The second one is a bit more abstract. I mixed up @KZOR 's Jango juice, which makes use of TFA Sweet & Tart. Before I even mixed the juice though, I smelled the Sweet & Tart concentrate and again - with an instant woosh I was 5 years old again, in our "plaaswinkel" that we had up north in the German part of the Free State. I could smell the lingering fragrance of sweets and candies in the shelves, and I'll be damned if I could even hear the dogs outside.

The mind is a funny thing, and especially so when flavours and fragrances are involved. When one considers that they are the most likely substances to trigger or make you relive memories, this makes vaping an interesting journey through and through.

What are your experiences?

(I've been serious for a full 5 minutes while typing this post without making any metaphors or pretending to be a college girl on a... oh no wait, there we go)

Reactions: Like 4 | Winner 1


----------



## KZOR (24/7/17)

Nice thread @aktorsyl .
I had two trips down memory lane and the one was when i vaped Orang-o-tang which reminded me of Surfjoy icecreams and the other is my Groot recipe that resembles those grape bubbaloo bubblegums.
Great when you get that nostalgic feeling as a added bonus to a nice juice.

Reactions: Like 1 | Agree 1


----------



## Silver (24/7/17)

I love this thread @aktorsyl !

When I vaped Vape King's Pina Colada it reminded me exactly of being a young boy at the beach - with the smells of coconut and the suntan lotion. The juice didnt taste like suntan lotion, it just transported me staright there. Amazing how the senses of smell and taste can transport one back in time like that.

Reactions: Like 2


----------



## Rob Fisher (24/7/17)

For me it's Coconut Thai from Ripe Vapes... the first puff and I was transported back to the beaches in Thailand and the food!
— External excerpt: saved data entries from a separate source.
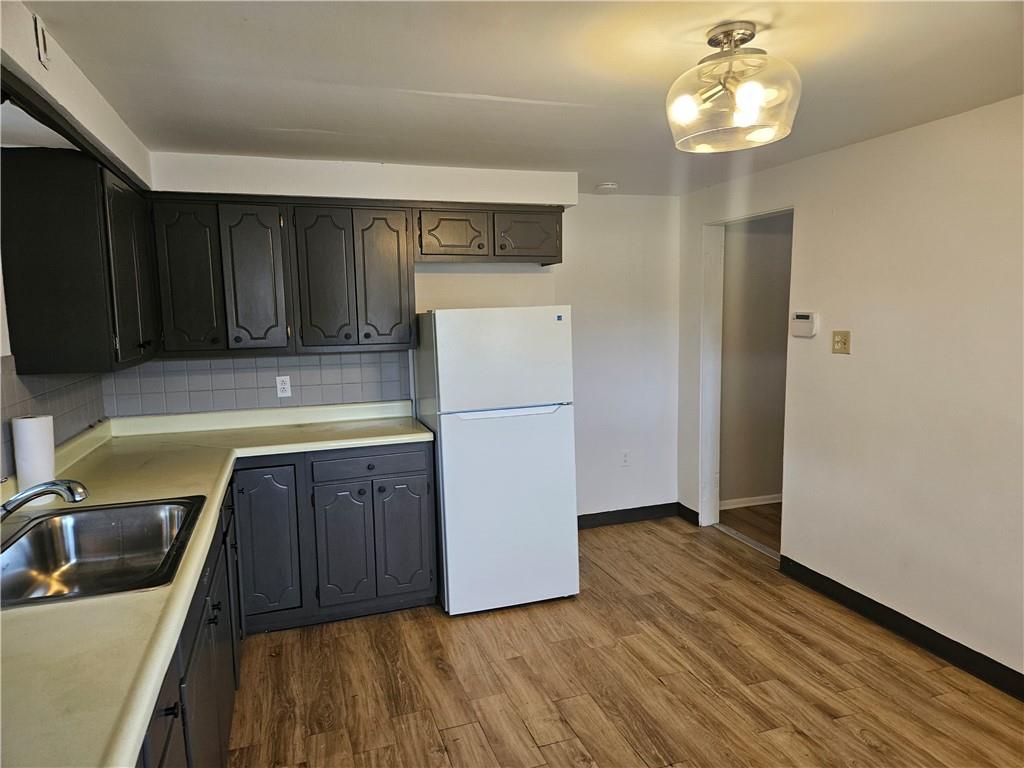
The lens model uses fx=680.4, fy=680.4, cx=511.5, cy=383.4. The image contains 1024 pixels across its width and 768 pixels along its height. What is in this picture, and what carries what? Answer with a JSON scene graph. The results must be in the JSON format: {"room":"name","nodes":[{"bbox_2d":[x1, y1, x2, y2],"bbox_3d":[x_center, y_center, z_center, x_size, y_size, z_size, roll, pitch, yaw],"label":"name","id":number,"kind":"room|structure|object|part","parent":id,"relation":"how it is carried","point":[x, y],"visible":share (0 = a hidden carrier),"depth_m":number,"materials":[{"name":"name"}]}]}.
{"room":"kitchen","nodes":[
{"label":"kitchen","id":0,"kind":"room"},
{"bbox_2d":[0,1,145,480],"bbox_3d":[-1.114,0.278,1.041,0.152,2.335,4.992,-3,7,-18],"label":"left wall","id":1,"kind":"structure","parent":0,"point":[30,67],"depth_m":2.09,"materials":[{"name":"white paint"}]},
{"bbox_2d":[33,13,50,67],"bbox_3d":[-1.251,-0.910,1.817,0.014,0.120,0.084,-3,7,-18],"label":"wall vent","id":2,"kind":"object","parent":1,"relation":"attached to","point":[41,48],"visible":0.98,"depth_m":1.80,"materials":[{"name":"white"}]},
{"bbox_2d":[0,358,109,485],"bbox_3d":[-1.601,0.154,2.089,0.011,0.398,2.609,-3,7,-18],"label":"tile backsplash","id":3,"kind":"structure","parent":1,"relation":"attached to","point":[64,390],"depth_m":2.59,"materials":[{"name":"grey tile"}]},
{"bbox_2d":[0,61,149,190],"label":"wood trim","id":4,"kind":"structure","parent":1,"relation":"attached to","point":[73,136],"depth_m":1.95,"materials":[{"name":"wood"}]},
{"bbox_2d":[0,146,159,373],"bbox_3d":[-1.643,-0.457,2.681,0.336,0.743,0.925,-3,7,-18],"label":"upper cabinet","id":5,"kind":"object","parent":1,"relation":"attached to","point":[62,274],"visible":0.98,"depth_m":2.26,"materials":[{"name":"wood"}]},
{"bbox_3d":[-1.503,-0.419,2.696,0.056,0.687,0.383,-3,7,-18],"label":"cabinet door","id":6,"kind":"part","parent":5,"relation":"part of","materials":[{"name":"wood"}]},
{"bbox_2d":[116,150,678,522],"bbox_3d":[-0.391,-0.094,4.314,3.539,2.328,0.134,-3,7,-18],"label":"back wall","id":7,"kind":"structure","parent":0,"point":[562,265],"depth_m":4.59,"materials":[{"name":"white paint"}]},
{"bbox_2d":[105,350,409,417],"bbox_3d":[-1.334,-0.015,3.734,1.439,0.317,0.008,-3,7,-18],"label":"tile backsplash","id":8,"kind":"structure","parent":7,"relation":"attached to","point":[259,360],"depth_m":3.70,"materials":[{"name":"tile"}]},
{"bbox_2d":[275,375,291,397],"bbox_3d":[-1.248,0.014,3.717,0.070,0.114,0.008,-3,7,-18],"label":"wall outlet","id":9,"kind":"object","parent":8,"relation":"attached to","point":[283,386],"visible":0.98,"depth_m":3.71,"materials":[{"name":"white plastic"}]},
{"bbox_2d":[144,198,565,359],"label":"upper cabinet","id":10,"kind":"object","parent":7,"relation":"attached to","point":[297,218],"visible":0.89,"depth_m":3.39,"materials":[{"name":"grey wood"}]},
{"bbox_3d":[-1.514,-0.472,3.165,0.247,0.691,0.085,-3,7,-18],"label":"cabinet door","id":11,"kind":"part","parent":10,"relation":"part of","materials":[{"name":"wood"}]},
{"bbox_3d":[-1.250,-0.482,3.303,0.246,0.703,0.147,-3,7,-18],"label":"cabinet door","id":12,"kind":"part","parent":10,"relation":"part of","materials":[{"name":"wood"}]},
{"bbox_3d":[-0.945,-0.495,3.403,0.240,0.720,0.111,-3,7,-18],"label":"door","id":13,"kind":"part","parent":10,"relation":"part of","materials":[{"name":"wood"}]},
{"bbox_3d":[-0.673,-0.515,3.530,0.248,0.718,0.111,-3,7,-18],"label":"door","id":14,"kind":"part","parent":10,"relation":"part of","materials":[{"name":"wood"}]},
{"bbox_2d":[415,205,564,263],"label":"upper cabinet","id":15,"kind":"object","parent":7,"relation":"attached to","point":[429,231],"visible":0.91,"depth_m":3.81,"materials":[{"name":"grey wood"}]},
{"bbox_3d":[-0.327,-0.820,3.767,0.348,0.263,0.092,-3,7,-18],"label":"cabinet door","id":16,"kind":"part","parent":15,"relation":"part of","materials":[{"name":"grey wood"}]},
{"bbox_3d":[0.091,-0.855,3.953,0.371,0.272,0.060,-3,7,-18],"label":"cabinet door","id":17,"kind":"part","parent":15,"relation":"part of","materials":[{"name":"grey wood"}]},
{"bbox_2d":[620,449,630,465],"bbox_3d":[0.808,0.529,4.838,0.071,0.117,0.009,-3,7,-18],"label":"wall outlet","id":18,"kind":"object","parent":7,"relation":"attached to","point":[624,457],"visible":0.99,"depth_m":4.83,"materials":[{"name":"white plastic"}]},
{"bbox_2d":[577,502,680,528],"bbox_3d":[0.691,0.944,4.792,1.200,0.101,0.019,-3,7,-18],"label":"baseboard","id":19,"kind":"structure","parent":7,"relation":"attached to","point":[649,515],"depth_m":4.84,"materials":[{"name":"black"}]},
{"bbox_2d":[20,0,1023,197],"bbox_3d":[0.652,-1.031,1.760,3.809,0.104,5.446,-3,7,-18],"label":"ceiling","id":20,"kind":"structure","parent":0,"point":[467,87],"depth_m":2.26,"materials":[{"name":"white paint"}]},
{"bbox_2d":[595,182,617,191],"bbox_3d":[0.598,-1.238,4.293,0.135,0.038,0.135,-3,7,-18],"label":"smoke detector","id":21,"kind":"object","parent":20,"relation":"attached to","point":[605,186],"visible":0.99,"depth_m":4.25,"materials":[{"name":"white"}]},
{"bbox_2d":[665,23,801,152],"bbox_3d":[0.641,-0.866,1.993,0.391,0.306,0.395,-3,7,-18],"label":"ceiling light","id":22,"kind":"object","parent":20,"relation":"attached to","point":[751,35],"visible":1,"depth_m":1.93,"materials":[{"name":"clear glass"}]},
{"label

This juice is the essence of Thailand 100%!

Reactions: Like 3 | Agree 1


----------



## Yiannaki (24/7/17)

Haha i love this thread @aktorsyl

My one juice that certainly holds memories was Peanut Brittle by twisp.

I bought the flavour a week or two into my twisp journey and fell involve with it. 
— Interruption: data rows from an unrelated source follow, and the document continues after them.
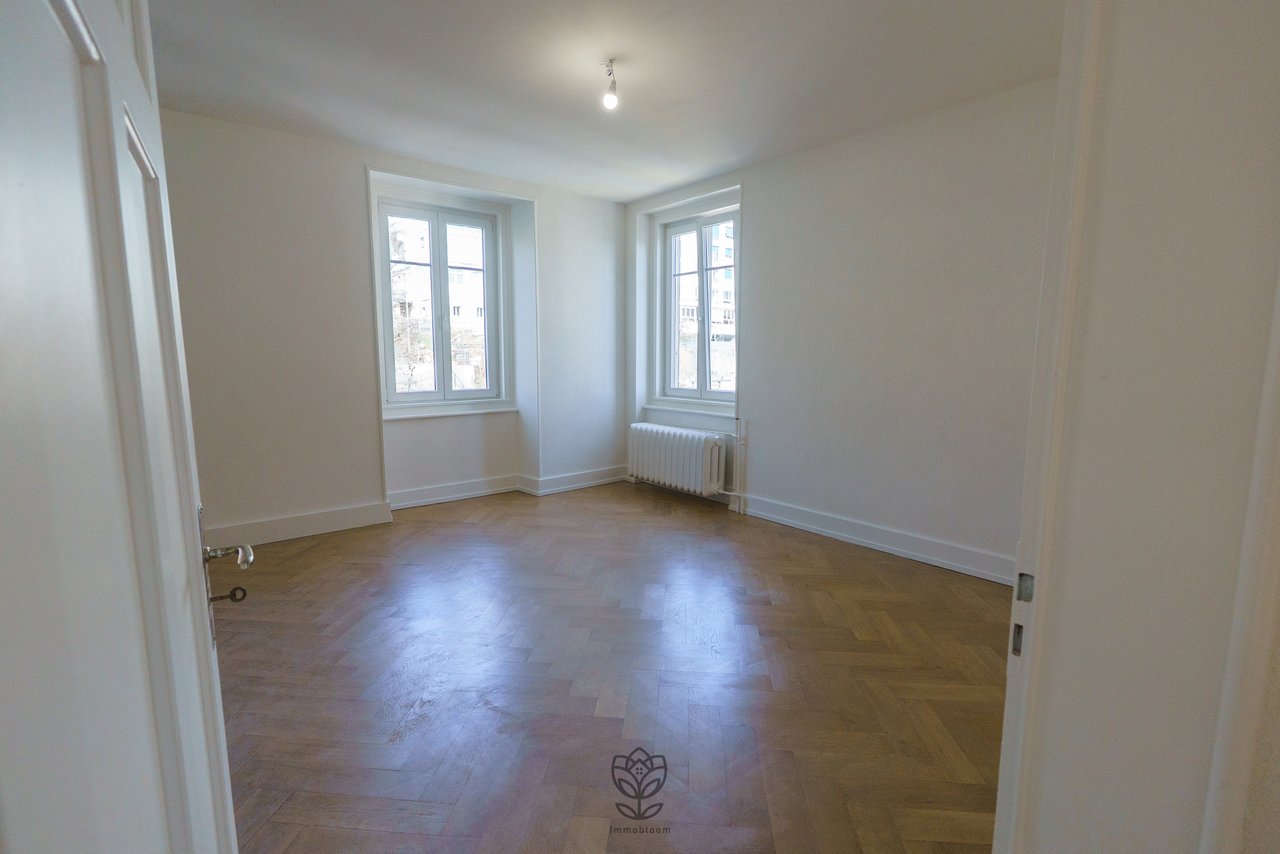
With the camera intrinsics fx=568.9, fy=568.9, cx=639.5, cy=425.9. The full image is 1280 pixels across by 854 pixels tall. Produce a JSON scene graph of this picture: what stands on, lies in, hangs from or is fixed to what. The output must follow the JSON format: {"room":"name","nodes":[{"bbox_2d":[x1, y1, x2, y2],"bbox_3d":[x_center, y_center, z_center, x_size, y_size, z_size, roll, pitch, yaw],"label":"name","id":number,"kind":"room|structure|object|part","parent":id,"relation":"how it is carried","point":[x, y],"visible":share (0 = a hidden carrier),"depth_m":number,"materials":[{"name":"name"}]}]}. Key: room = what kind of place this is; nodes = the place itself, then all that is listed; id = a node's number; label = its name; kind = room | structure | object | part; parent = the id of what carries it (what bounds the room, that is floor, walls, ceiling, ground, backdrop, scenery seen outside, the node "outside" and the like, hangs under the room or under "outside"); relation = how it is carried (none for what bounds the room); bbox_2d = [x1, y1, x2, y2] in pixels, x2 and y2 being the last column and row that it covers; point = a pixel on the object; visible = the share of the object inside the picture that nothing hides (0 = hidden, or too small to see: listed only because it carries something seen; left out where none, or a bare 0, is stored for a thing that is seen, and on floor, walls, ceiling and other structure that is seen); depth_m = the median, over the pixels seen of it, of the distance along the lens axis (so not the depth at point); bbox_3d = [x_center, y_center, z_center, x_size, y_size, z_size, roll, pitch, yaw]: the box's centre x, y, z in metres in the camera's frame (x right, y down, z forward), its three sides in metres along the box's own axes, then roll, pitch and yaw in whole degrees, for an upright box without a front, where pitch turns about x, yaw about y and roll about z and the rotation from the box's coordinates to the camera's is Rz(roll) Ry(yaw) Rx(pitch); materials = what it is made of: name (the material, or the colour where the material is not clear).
{"room":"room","nodes":[
{"label":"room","id":0,"kind":"room"},
{"bbox_2d":[155,105,628,545],"bbox_3d":[-1.722,-0.645,4.392,4.583,2.636,0.320,-6,10,-40],"label":"back wall","id":1,"kind":"structure","parent":0,"point":[351,182],"depth_m":3.83,"materials":[{"name":"white paint"}]},
{"bbox_2d":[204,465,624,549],"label":"baseboard","id":2,"kind":"structure","parent":1,"relation":"attached to","point":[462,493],"depth_m":4.09,"materials":[{"name":"white paint"}]},
{"bbox_2d":[375,194,506,408],"bbox_3d":[-1.665,-1.013,4.780,1.053,1.692,0.158,-6,10,-40],"label":"left window","id":3,"kind":"structure","parent":1,"relation":"in","point":[442,265],"depth_m":4.78,"materials":[{"name":"glass"}]},
{"bbox_2d":[381,402,521,419],"bbox_3d":[-1.572,-0.127,4.721,1.094,0.057,0.108,-6,10,-40],"label":"window sill","id":4,"kind":"structure","parent":1,"relation":"attached to","point":[474,411],"depth_m":4.66,"materials":[{"name":"white paint"}]},
{"bbox_2d":[145,0,1065,202],"bbox_3d":[-0.173,-1.713,2.257,4.235,0.128,5.250,-6,10,-40],"label":"ceiling","id":5,"kind":"structure","parent":0,"point":[667,180],"depth_m":2.78,"materials":[{"name":"white paint"}]},
{"bbox_2d":[601,58,618,109],"bbox_3d":[-0.142,-1.639,2.735,0.088,0.202,0.092,-6,10,-40],"label":"light bulb","id":6,"kind":"object","parent":5,"relation":"hanging from","point":[614,83],"visible":0.99,"depth_m":2.73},
{"bbox_2d":[211,477,1014,853],"bbox_3d":[-0.093,1.007,2.447,4.368,0.108,5.742,-6,10,-40],"label":"floor","id":7,"kind":"structure","parent":0,"point":[499,521],"depth_m":2.18,"materials":[{"name":"brown wood"}]},
{"bbox_2d":[627,74,1060,583],"bbox_3d":[1.274,-0.578,4.012,0.242,2.651,4.569,-6,10,-40],"label":"right wall","id":8,"kind":"structure","parent":0,"point":[875,148],"depth_m":3.48,"materials":[{"name":"white paint"}]},
{"bbox_2d":[627,421,726,495],"bbox_3d":[0.302,0.259,5.000,0.184,0.504,1.132,-6,10,-40],"label":"radiator","id":9,"kind":"object","parent":8,"relation":"attached to","point":[662,456],"visible":0.99,"depth_m":4.84,"materials":[{"name":"white metal"}]},
{"bbox_2d":[643,399,736,419],"bbox_3d":[0.458,-0.162,5.051,0.111,0.084,1.121,-6,10,-40],"label":"window sill","id":10,"kind":"structure","parent":8,"relation":"attached to","point":[682,409],"depth_m":5.00,"materials":[{"name":"white paint"}]},
{"bbox_2d":[655,204,739,404],"bbox_3d":[0.552,-1.024,5.020,0.157,1.674,1.062,-6,10,-40],"label":"right window","id":11,"kind":"structure","parent":8,"relation":"in","point":[700,227],"depth_m":5.09,"materials":[{"name":"glass"}]},
{"bbox_2d":[731,415,746,513],"bbox_3d":[0.791,0.297,4.528,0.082,0.776,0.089,-6,10,-40],"label":"radiator pipe","id":12,"kind":"object","parent":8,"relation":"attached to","point":[740,441],"visible":0.97,"depth_m":4.52,"materials":[{"name":"white metal"}]},
{"bbox_2d":[735,491,1017,585],"bbox_3d":[1.466,0.706,3.710,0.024,0.145,2.929,-6,10,-40],"label":"baseboard","id":13,"kind":"structure","parent":8,"relation":"attached to","point":[822,528],"depth_m":3.58,"materials":[{"name":"white paint"}]},
{"bbox_2d":[993,0,1279,853],"bbox_3d":[0.326,0.064,0.441,0.996,2.313,0.254,-6,10,-40],"label":"door frame","id":14,"kind":"structure","parent":0,"point":[1050,583],"depth_m":0.63,"materials":[{"name":"white paint"}]},
{"bbox_2d":[0,0,242,851],"bbox_3d":[-0.566,0.128,0.627,0.156,2.081,0.865,-5,9,-34],"label":"door","id":15,"kind":"structure","parent":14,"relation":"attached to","point":[73,13],"depth_m":0.52,"materials":[{"name":"white paint"}]},
{"bbox_2d":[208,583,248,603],"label":"key","id":16,"kind":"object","parent":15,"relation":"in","point":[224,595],"visible":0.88,"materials":[{"name":"black metal"}]},
{"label":"lever handle","id":17,"kind":"part","parent":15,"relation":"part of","materials":[{"name":"silver metal"}]},
{"label":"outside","id":18,"kind":"structure","parent":0,"visible":0},
{"bbox_2d":[389,217,486,394],"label":"building","id":19,"kind":"structure","parent":18,"point":[454,327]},
{"bbox_2d":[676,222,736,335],"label":"building","id":20,"kind":"structure","parent":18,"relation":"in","point":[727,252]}
]}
I remember my early morning drives to work in Bryanston when it was still dark outside and freezing.

Stuck in the traffic, i was pretty chuffed with myself that i could chuck what i thought at the time were serious clouds.

I wouldn't dare try it in a modern day setup but from time to time i often go by the twisp kiosk and puff on it there while thinking back to how my vaping journey started.

Sent from my SM-G935F using Tapatalk

Reactions: Like 4


----------



## Viracocha (28/7/17)

Silver said:


> I love this thread @aktorsyl !
> 
> When I vaped Vape King's Pina Colada it reminded me exactly of being a young boy at the beach - with the smells of coconut and the suntan lotion. The juice didnt taste like suntan lotion, it just transported me staright there. Amazing how the senses of smell and taste can transport one back in time like that.


Hi HO Silver. Is it a one Flavour mix, % please, if you don't mind..I've got some Pina Colada, and wondering if I could keep it on it's own.


----------



## Silver (28/7/17)

Viracocha said:


> Hi HO Silver. Is it a one Flavour mix, % please, if you don't mind..I've got some Pina Colada, and wondering if I could keep it on it's own.



Hi @Viracocha 
The one I was referring to was Vape King's ready made Pina Colada juice - its not DIY - its store bought. So its not a DIY thing. 

I did once try quite a long time ago to make a passion fruit DIY juice with a VM concentrate but it did not work out too well. Lol. Then again my DIY skills are currently on my "To Do" list

Reactions: Thanks 1


----------



## aktorsyl (28/7/17)

Silver said:


> Hi @Viracocha
> The one I was referring to was Vape King's ready made Pina Colada juice - its not DIY - its store bought. So its not a DIY thing.
> 
> I did once try quite a long time ago to make a passion fruit DIY juice with a VM concentrate but it did not work out too well. Lol. Then again my DIY skills are currently on my "To Do" list


Funny you should mention that. One of my attempts at passion fruit has such a throat punch that you can cut steel with it.
Perfect for you, in other words.

Reactions: Like 1 | Funny 2


----------



## ASCIIcat (28/7/17)

I picked up a bottle of ZOOB yesterday, only really had fruity flavours before.
On my first pull, it was suddenly a trip back to when I still used to live with my gran. Iced Zoos were her treat, so suddenly I felt like I was 5 sitting on the carpet in the lounge on a Sunday while my gramps reads the paper and my gran was sipping her tea.

I honestly thought picking a flavour was just something to enjoy, I was not prepared.

Reactions: Like 3


----------